Member of the Provincial Assembly of the Punjab
- In office 15 August 2018 – 14 January 2023
- Constituency: PP-124 Jhang-I

Personal details
- Born: 10 January 1988 (age 38) Jhang, Punjab, Pakistan
- Party: IPP (2025-present)
- Other political affiliations: PTI (2018-2023)

= Rai Taimoor Khan =

Pakistani politician

Rai Muhammad Taimoor Khan Bhatti is a Pakistani politician who was the Provincial Minister of Punjab for Youth Affairs, Sports, Archaeology and Tourism. He had been a member of the Provincial Assembly of the Punjab from August 2018 till January 2023. He became the youngest member of the provincial cabinet on 27 August 2018 when he was appointed the Provincial of Punjab for Youth Affairs and Sports Government of Punjab. On 19 July 2019 he was given the additional ministerial portfolio of Tourism.

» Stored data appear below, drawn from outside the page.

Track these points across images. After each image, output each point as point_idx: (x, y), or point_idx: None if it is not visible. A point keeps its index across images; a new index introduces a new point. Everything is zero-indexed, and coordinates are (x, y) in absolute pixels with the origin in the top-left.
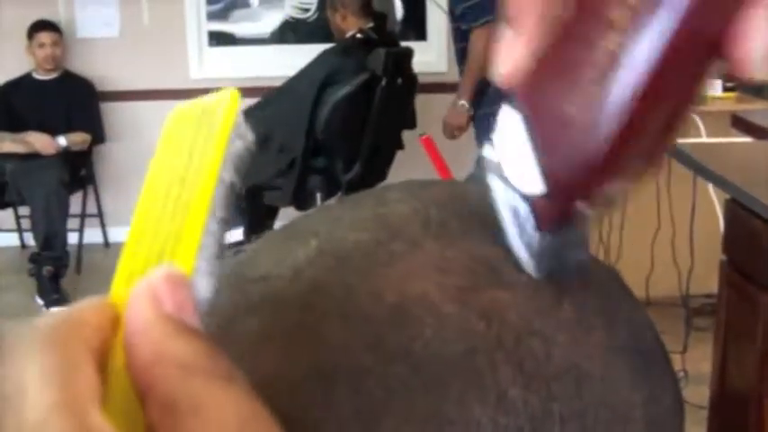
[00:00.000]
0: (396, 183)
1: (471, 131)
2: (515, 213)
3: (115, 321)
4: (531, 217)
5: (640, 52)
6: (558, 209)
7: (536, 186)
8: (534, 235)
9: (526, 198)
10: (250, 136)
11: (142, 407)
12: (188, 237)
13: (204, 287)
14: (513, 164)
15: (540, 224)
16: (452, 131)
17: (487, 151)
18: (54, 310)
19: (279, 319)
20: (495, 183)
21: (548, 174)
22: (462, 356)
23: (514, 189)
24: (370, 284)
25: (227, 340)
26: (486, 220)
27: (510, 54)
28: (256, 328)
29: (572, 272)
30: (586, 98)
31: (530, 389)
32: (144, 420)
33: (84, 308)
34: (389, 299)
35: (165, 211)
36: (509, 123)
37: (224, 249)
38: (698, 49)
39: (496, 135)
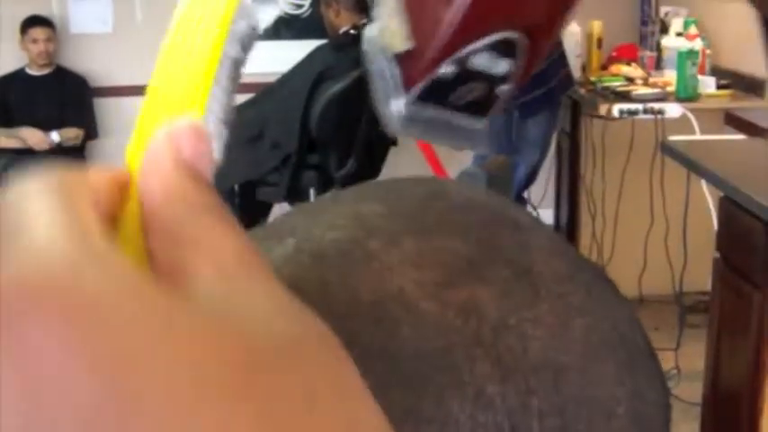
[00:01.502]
0: (376, 181)
1: None
2: (383, 76)
3: (125, 185)
4: (397, 77)
5: None
6: (422, 67)
7: (403, 44)
8: (398, 93)
9: (394, 60)
10: (254, 16)
11: (145, 238)
12: (195, 99)
13: (214, 148)
14: (385, 31)
15: (406, 81)
16: None
17: (368, 29)
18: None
19: None
20: (371, 51)
21: (414, 31)
22: (440, 353)
23: (385, 53)
24: (346, 282)
25: None
26: (464, 217)
27: None
28: None
29: (427, 134)
30: None
31: (507, 384)
32: (145, 249)
33: (93, 170)
34: (366, 297)
35: (175, 82)
36: None
37: (230, 118)
38: None
39: (375, 11)
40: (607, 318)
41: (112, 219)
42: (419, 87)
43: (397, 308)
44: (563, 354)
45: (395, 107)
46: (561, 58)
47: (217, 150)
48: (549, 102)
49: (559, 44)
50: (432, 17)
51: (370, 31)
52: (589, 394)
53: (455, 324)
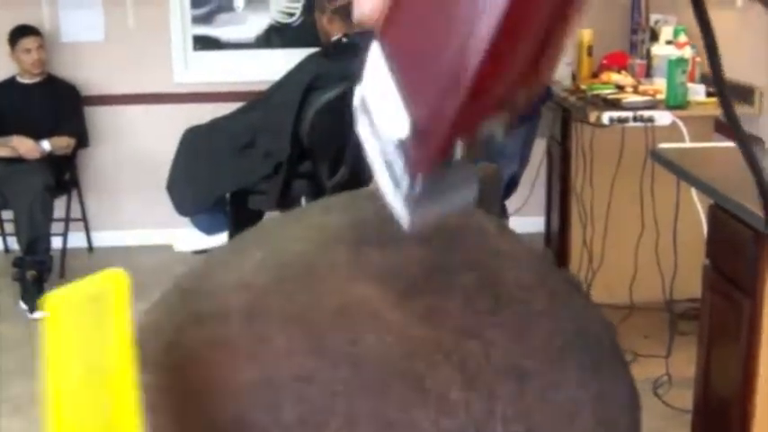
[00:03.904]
0: (342, 193)
1: None
2: (389, 166)
3: None
4: (402, 162)
5: None
6: (432, 147)
7: (403, 128)
8: (407, 182)
9: (397, 144)
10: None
11: None
12: None
13: None
14: (379, 109)
15: (412, 167)
16: None
17: (356, 99)
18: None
19: (224, 329)
20: (364, 133)
21: (414, 112)
22: (402, 359)
23: (384, 137)
24: (310, 291)
25: (177, 351)
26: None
27: None
28: (204, 338)
29: (457, 210)
30: (448, 32)
31: (471, 390)
32: None
33: None
34: (331, 304)
35: (89, 400)
36: (375, 66)
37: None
38: None
39: (365, 80)
40: (571, 322)
41: None
42: (429, 168)
43: (362, 315)
44: (525, 359)
45: (407, 197)
46: None
47: None
48: (528, 116)
49: None
50: (434, 90)
51: (359, 106)
52: (552, 398)
53: (417, 332)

== Early life and education ==
He was born on 10 January 1988 in Jhang, Punjab into a Punjabi Bhatti family to Liaqat Hayat Khan, who served Nazim District Council Jhang for two terms during 2001-08.

He graduated in 2008 from Bahauddin Zakariya University, Multan.

==Political career==

He was elected to the Provincial Assembly of the Punjab as an independent candidate from Constituency PP-124 (Jhang-I) in the 2018 Pakistani general election.

He joined Pakistan Tehreek-e-Insaf (PTI) following his election.

On 27 August 2018, he was inducted into the provincial Punjab cabinet of Chief Minister Sardar Usman Buzdar and was appointed Provincial Minister of Punjab for Youth Affairs and Sports.

On 19 July 2019 he was given additional ministerial Portfolio of Provincial Minister of Punjab for Tourism. He contested General Election 2024 as an independent candidate but lost the seat to Ghulam Ahmed Gaddi. He received 35,483 votes.